> [Passage provided]:
I will throw this data in 

Few variables to consider....


----------



## leebro61 (Nov 7, 2001)

Interesting, what is the source of the data... guessing academia? Definitely need more details before drawing conclusions, although I will say the general trend of the runner length and runner diameter plot agree with my expectations. Thanks for sharing :wave:


----------



## theMidnightSun (Apr 23, 2017)

You might revisit this now that 3d printers are all over the place. A "hacker space" would love to work on something like this and ford uses 3d printers for its prototype intakes because they're cheap and fast, so the plastics must be strong enough.
I came to the party late so i cant see the pictures since they're missing.

Also what is the likely hood that the Performance Port Valve fails to open or close in the current manifold? Being its vacuum based and doesn't seem to have a electrical value to monitor (that i can tell), any obstruction or slight leak could keep it closed or open. 
The real world dyno results show the effects of each and its a bit scary.


----------



## 95daffe (Feb 2, 2019)

Some news since this time?


----------



## PowerDubs (Jul 22, 2001)

All these years later I just received an email from someone do a 3.2 all motor project overseas. 

He asked me for any advice on how to make more power out of that engine.

I had sold my R32 a few years ago now, but I before I sold it I had an idea I wanted to try- but never did.


Cut the roof / lid off the lower plenum cover- create a spacer as tall as you can without hitting your hood- unless you want to cut a hole in the hood. 

The engine uses the long runners until mid-range rpm when it switches a valve that opens the shorter runner area.

The air still comes in the TB and long skinny runners but the lower section open provides not only a reflection pulse- but another thing I originally hadn't considered-

Importantly- the lower plenum area is shared between all 6 runners, so while one cyl is pulling air out of it the other cyls aren't so it is being refilled from the unused cyl for that portion of the cycle time . 

So in the original low rpm position where each cyl is strictly breathing only through it's own long skinny main runner, but when the short runners open that small plenum becomes it's own different air supply tank cumulatively fed off all 6 small runners. In that position we no longer need to think about a cyl bottlenecking at that water bottle cap area.

When the engine is modified with bigger cams, bigger exhaust, higher redline, etc- you need more air in less time. By increasing this lower plenum volume you give the engine more air storage space to use.

> [Required task A]:
Name every username that heads a post in the forum thread.
> [Required task B]:
In the rows, rewrite everything from the first line down to the line containing "For every layout", swapping "layout element" for "page element" and keeping everything else the same.

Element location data

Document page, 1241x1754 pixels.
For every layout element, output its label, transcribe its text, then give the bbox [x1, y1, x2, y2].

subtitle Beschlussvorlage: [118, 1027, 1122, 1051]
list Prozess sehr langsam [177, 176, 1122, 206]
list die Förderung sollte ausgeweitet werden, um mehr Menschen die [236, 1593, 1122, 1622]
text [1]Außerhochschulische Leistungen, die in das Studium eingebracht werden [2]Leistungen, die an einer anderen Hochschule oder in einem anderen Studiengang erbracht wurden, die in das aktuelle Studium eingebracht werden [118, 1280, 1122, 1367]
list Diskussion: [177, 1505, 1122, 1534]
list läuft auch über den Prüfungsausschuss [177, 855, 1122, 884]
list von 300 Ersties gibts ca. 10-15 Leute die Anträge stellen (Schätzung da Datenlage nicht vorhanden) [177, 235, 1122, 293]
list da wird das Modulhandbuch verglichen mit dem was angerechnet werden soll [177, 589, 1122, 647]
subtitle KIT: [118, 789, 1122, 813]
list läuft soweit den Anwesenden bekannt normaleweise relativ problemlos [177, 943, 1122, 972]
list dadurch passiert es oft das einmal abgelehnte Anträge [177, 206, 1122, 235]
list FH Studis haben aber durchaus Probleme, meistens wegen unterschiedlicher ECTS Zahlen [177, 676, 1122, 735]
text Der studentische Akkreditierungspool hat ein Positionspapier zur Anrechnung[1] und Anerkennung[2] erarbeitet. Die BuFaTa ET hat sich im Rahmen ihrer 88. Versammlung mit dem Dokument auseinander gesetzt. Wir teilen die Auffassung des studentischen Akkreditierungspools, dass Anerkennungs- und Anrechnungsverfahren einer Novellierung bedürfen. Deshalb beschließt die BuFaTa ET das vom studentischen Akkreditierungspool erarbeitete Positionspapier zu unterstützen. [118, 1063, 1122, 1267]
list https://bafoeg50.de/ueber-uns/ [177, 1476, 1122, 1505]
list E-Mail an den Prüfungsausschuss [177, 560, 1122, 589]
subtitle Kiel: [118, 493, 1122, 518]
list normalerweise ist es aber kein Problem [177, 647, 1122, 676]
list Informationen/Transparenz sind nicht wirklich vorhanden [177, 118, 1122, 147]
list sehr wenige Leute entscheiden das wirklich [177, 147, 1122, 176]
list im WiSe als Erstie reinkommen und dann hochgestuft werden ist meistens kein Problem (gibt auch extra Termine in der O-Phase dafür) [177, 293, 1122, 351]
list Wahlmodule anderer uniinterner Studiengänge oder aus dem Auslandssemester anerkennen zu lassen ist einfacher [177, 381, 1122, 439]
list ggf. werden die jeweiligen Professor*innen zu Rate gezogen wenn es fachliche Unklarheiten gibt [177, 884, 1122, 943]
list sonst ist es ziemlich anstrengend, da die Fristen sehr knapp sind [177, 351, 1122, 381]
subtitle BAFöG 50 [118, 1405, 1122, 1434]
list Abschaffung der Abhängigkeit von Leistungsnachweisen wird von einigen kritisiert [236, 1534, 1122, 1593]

> [Reply A]:
leebro61
theMidnightSun
95daffe
PowerDubs

> [Reply B]:
Document page, 1241x1754 pixels.
For every page element, output its label, transcribe its text, then give the bbox [x1, y1, x2, y2].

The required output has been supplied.